(Saved data entries)
_ _ _ _ _

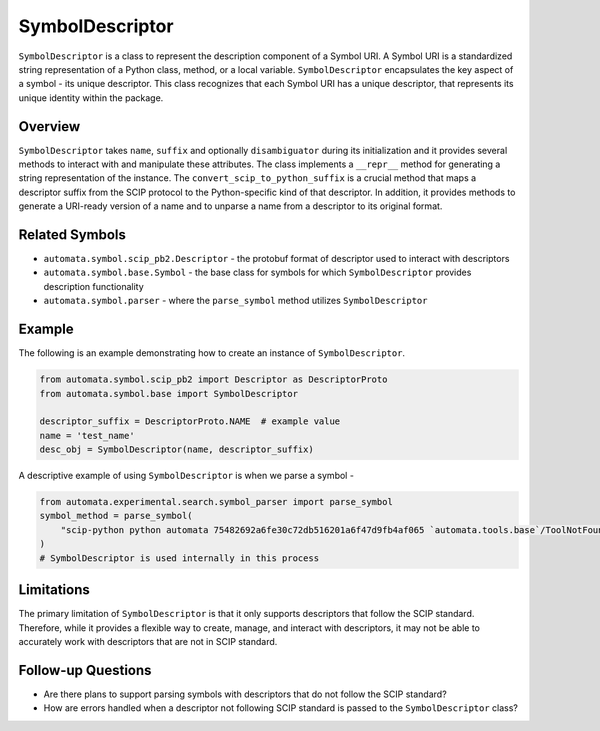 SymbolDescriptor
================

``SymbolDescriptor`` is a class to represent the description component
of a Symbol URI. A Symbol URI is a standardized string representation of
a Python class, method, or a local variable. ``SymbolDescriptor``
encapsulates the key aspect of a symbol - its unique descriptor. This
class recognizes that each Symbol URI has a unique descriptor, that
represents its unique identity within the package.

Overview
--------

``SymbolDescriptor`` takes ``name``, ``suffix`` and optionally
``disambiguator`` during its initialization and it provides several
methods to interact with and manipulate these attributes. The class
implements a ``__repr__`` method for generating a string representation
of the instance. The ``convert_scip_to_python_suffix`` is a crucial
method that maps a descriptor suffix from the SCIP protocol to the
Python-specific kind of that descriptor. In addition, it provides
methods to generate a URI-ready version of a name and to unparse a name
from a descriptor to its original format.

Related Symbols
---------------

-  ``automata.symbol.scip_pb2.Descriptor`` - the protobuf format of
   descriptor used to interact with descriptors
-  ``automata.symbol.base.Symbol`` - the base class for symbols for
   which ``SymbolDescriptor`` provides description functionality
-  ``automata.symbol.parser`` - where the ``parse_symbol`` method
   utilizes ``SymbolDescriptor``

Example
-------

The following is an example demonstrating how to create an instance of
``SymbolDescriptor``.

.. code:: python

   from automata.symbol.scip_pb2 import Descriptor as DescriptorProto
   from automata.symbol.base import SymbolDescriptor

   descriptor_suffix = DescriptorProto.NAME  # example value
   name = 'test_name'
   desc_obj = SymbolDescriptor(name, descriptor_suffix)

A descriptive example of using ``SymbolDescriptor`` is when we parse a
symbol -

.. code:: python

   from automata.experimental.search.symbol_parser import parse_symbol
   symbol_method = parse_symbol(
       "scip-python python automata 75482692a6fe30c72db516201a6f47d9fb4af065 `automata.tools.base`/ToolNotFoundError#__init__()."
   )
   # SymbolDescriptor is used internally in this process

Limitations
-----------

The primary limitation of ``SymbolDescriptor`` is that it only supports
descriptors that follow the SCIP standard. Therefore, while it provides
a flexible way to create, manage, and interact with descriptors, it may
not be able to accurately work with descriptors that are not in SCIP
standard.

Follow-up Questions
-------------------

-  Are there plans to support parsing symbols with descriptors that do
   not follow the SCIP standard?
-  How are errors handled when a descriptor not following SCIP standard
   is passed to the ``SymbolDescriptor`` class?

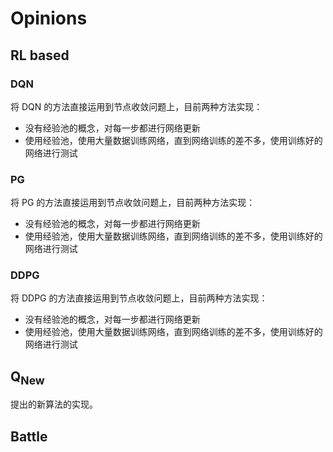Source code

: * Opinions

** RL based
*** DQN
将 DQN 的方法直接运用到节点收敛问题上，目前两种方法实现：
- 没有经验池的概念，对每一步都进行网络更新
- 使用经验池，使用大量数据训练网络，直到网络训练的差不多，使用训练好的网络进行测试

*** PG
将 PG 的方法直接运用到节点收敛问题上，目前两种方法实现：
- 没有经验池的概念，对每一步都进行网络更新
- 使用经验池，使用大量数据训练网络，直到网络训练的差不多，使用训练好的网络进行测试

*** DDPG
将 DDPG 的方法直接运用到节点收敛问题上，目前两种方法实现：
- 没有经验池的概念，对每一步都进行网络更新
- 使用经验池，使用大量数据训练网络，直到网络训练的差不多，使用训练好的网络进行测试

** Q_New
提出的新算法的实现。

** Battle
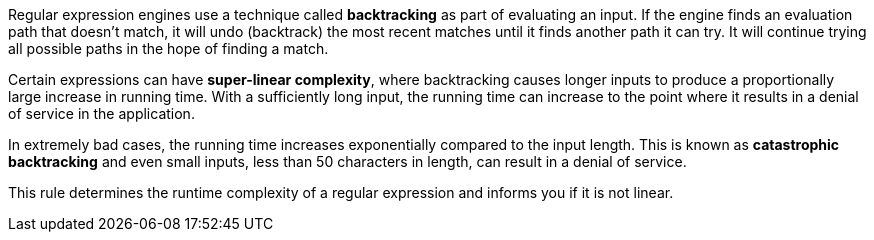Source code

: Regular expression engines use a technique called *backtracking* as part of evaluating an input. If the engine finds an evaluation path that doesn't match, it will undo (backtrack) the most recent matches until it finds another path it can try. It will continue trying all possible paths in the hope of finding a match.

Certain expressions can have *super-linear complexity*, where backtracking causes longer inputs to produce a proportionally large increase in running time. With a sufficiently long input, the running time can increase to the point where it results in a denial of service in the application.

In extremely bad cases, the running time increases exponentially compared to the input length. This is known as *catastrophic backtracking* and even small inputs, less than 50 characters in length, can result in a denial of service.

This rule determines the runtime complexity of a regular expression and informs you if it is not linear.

_ _ _ _ _

* **To do**
Please find every line in the records that contains the word "following", and copy it out.

* **Reply to the task**
The following is an example demonstrating how to create an instance of
-  How are errors handled when a descriptor not following SCIP standard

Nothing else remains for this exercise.